I recall reading in the Bible that generations pass and are forgotten.  I understand why.  If we focused intently on the past, when would the upcoming generation look forward to the future?  And yet realizing that saddened me.   My angel had never met my mother, and while my daughter could tell her a great deal about my mom, I could share far more.  And she was a remarkable woman.

I looked back.  I recall many things about my grandmother, but we weren’t close in the way I am with my grandchildren.  We lived away, and that makes for different bonds.  And so I look ahead to my grandchildren and see that they’re in pretty much the same position when it comes to my mother.  Unless I talk about her, they really have no frame of reference.  No sense of personal history.

And I realize that the same will be true of the next generation and the next.  We will pass down tidbits about those who came before us, but we can’t justly translate their essence.

And so when nap time came yesterday, and my Angel curled up on one end of the sofa, and I on the other, and she drifted off, so did I.  She drifted into sleep.  I drifted into thought.

Every woman wants to leave an immortal mark as much as any man ever wanted to do so.  If there’s a difference, I think it’s in the type of legacy we leave behind.  It isn’t about the things we owned or the wealth we’ve amassed.  It’s the essence of us.  Who we were, what we thought, what mattered to us and why.

Each generation must come into its own, but if our legacy is strong and good and solid, then they can go further in their lives than we did in ours because their starting point is further down the line and more developed.  We, their predecessors, were their foundation.  And that, I think, is our true legacy–being the shoulders upon which they can stand to extend their reach.

Every mother wants better and more for her child.  But does every mother define more clearly?  Better and more what?

We want our kids to have things we didn’t have.  Opportunities and possessions.  But we want other things for them, too.  Important things.  We want them to be at peace with themselves.  To be strong in the face of inescapable challenges  and capable of caring for themselves.  We want them to feel confident and content, and most of all, we want them to be well loved.

These are not things we can pass from generation to generation via a Last Will and Testament.  These are not things we can just tell them and they’ll embrace and own them forever.

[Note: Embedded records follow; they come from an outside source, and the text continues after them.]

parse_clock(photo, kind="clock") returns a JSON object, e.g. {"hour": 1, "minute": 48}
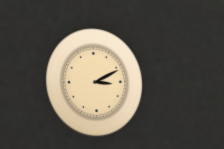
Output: {"hour": 3, "minute": 11}
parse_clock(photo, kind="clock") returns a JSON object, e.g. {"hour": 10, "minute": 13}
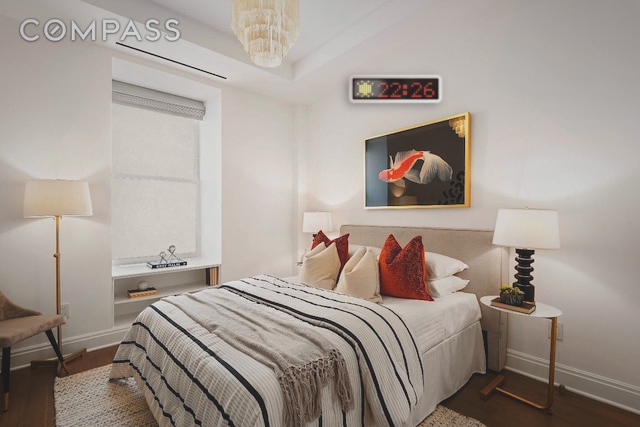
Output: {"hour": 22, "minute": 26}
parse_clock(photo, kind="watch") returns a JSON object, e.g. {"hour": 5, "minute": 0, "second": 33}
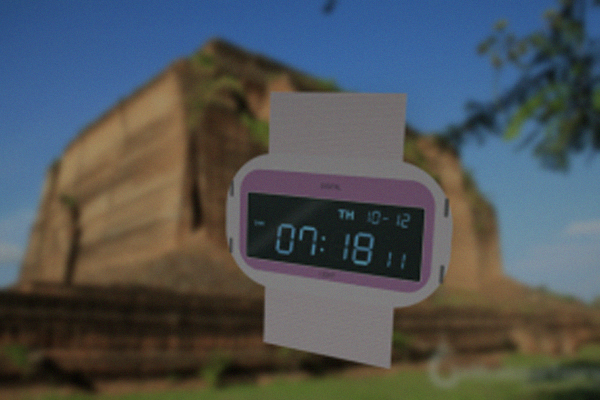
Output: {"hour": 7, "minute": 18, "second": 11}
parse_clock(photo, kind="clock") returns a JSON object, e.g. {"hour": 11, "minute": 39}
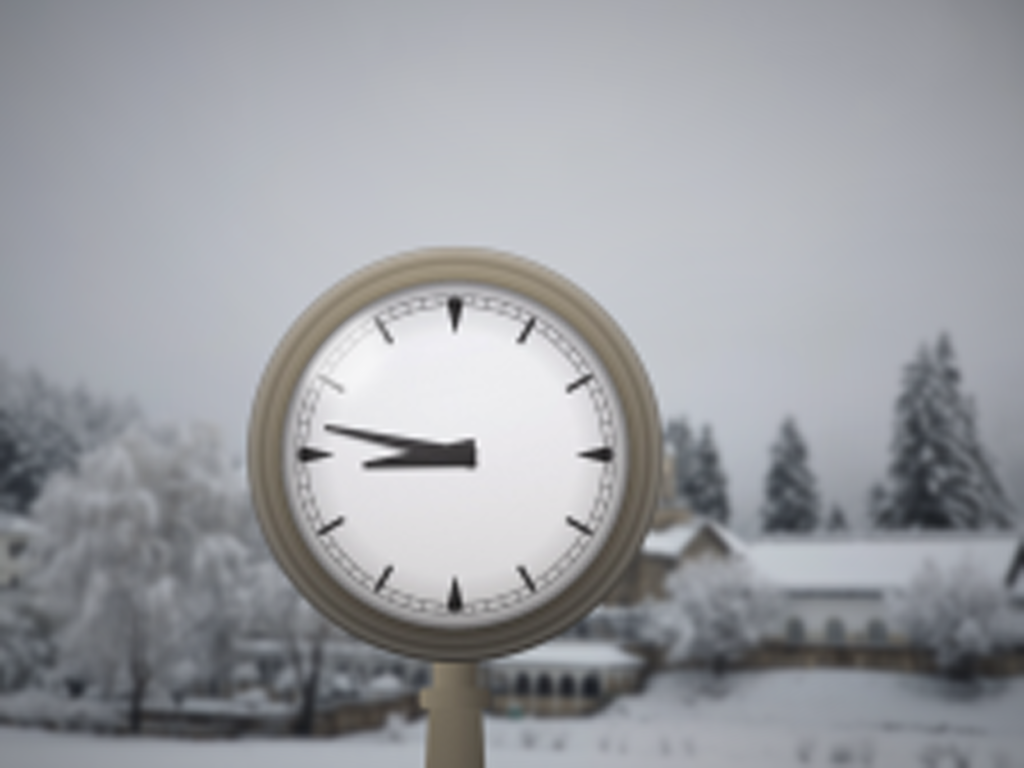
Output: {"hour": 8, "minute": 47}
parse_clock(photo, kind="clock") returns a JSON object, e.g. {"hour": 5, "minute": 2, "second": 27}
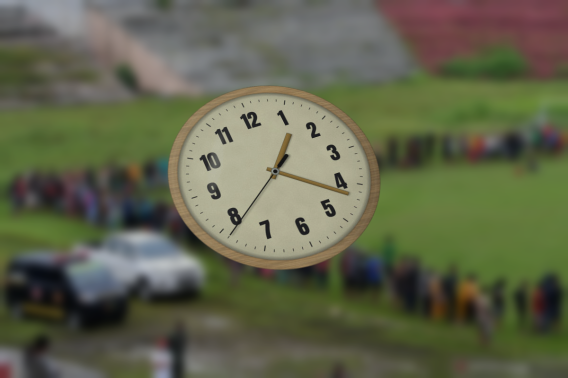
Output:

These are things they grow into and through by living.  The way we live is an example to them of our history.  It is the manifestation of our essence.  They witness and know us.  They see us face challenges and how we react to them.  They grasp us at soul level, and it is that essence they embrace or shun as part of their own because it is or isn’t something they want to become part of their own essence, in their own lives.  If we love them well, then they know what being loved well and loving well is, what it entails and its value.

We are our history.  Our kids carry bits of us in them and make those bits a part of their history that they pass on to their kids, and that passage continues on, generation to generation.

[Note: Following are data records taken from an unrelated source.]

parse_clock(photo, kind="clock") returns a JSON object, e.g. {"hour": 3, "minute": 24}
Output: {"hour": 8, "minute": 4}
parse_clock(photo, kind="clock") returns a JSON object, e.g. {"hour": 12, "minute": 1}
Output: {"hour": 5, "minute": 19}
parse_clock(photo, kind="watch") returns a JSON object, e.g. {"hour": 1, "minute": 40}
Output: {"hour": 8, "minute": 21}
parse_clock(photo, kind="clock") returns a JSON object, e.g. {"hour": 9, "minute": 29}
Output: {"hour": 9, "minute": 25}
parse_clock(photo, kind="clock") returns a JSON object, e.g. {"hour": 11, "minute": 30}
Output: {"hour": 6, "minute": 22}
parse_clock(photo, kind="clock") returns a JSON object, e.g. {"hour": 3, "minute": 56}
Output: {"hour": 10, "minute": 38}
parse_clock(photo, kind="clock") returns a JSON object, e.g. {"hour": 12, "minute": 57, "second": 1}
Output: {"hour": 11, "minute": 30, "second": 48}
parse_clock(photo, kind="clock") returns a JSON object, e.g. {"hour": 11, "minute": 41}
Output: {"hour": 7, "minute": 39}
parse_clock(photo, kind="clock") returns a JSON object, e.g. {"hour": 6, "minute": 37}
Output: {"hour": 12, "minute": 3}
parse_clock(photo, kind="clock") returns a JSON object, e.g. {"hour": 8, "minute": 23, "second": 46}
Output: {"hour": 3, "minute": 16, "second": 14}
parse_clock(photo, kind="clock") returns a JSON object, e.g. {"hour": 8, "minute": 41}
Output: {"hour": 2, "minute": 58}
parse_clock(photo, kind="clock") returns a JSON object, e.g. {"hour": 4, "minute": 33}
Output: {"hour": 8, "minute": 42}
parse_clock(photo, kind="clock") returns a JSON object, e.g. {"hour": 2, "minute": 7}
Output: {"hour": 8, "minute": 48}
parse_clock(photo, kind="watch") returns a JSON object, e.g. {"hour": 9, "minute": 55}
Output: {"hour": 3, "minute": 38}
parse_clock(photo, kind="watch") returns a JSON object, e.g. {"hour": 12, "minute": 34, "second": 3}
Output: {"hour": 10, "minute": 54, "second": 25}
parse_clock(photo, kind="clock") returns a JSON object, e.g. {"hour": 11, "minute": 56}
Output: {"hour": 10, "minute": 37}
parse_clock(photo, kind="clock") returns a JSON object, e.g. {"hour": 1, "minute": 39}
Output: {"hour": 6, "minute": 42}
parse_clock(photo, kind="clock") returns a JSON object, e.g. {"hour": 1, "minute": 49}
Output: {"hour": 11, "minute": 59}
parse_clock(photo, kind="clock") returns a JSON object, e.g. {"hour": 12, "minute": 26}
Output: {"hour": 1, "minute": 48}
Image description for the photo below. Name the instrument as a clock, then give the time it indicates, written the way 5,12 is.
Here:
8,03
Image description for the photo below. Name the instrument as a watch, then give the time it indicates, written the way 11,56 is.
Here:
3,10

Ancestors’ names might be forgotten or never known.  Occupations might be mysteries.  Circumstances of daily life might fade into the hands of time.

But our essence is interwoven into the fabric of those we leave behind.

I watch my granddaughter sleep the sleep of the innocent.  I look at her pink cheeks and the way her mouth parts just a bit.  I study the steady rise and fall of her little chest, and my heart is full.

Yes, everyone dies.  I accept it.  I’m not eager to do it, but I accept it.  Does everyone really live? Yes.  Everyone lives. Some just live better than others.

But that, I now know, isn’t the real question.  The real question is…

Do we pause and look outside ourselves long enough to notice?